◆ **Exercise goal**:
The records below should be set down in full, please, without any change.

== Segment start ==

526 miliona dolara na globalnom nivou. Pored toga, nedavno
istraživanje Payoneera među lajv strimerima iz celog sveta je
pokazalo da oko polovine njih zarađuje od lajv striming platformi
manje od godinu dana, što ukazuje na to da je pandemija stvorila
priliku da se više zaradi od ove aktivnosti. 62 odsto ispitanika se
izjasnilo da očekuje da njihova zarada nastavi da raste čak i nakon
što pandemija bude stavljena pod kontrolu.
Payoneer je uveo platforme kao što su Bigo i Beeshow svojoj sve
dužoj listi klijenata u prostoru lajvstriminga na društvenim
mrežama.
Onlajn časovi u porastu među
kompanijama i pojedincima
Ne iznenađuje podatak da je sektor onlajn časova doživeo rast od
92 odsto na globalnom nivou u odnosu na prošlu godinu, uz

== Segment end ==

◆ **Answer to this exercise**:
526 miliona dolara na globalnom nivou. Pored toga, nedavno
istraživanje Payoneera među lajv strimerima iz celog sveta je
pokazalo da oko polovine njih zarađuje od lajv striming platformi
manje od godinu dana, što ukazuje na to da je pandemija stvorila
priliku da se više zaradi od ove aktivnosti. 62 odsto ispitanika se
izjasnilo da očekuje da njihova zarada nastavi da raste čak i nakon
što pandemija bude stavljena pod kontrolu.
Payoneer je uveo platforme kao što su Bigo i Beeshow svojoj sve
dužoj listi klijenata u prostoru lajvstriminga na društvenim
mrežama.
Onlajn časovi u porastu među
kompanijama i pojedincima
Ne iznenađuje podatak da je sektor onlajn časova doživeo rast od
92 odsto na globalnom nivou u odnosu na prošlu godinu, uz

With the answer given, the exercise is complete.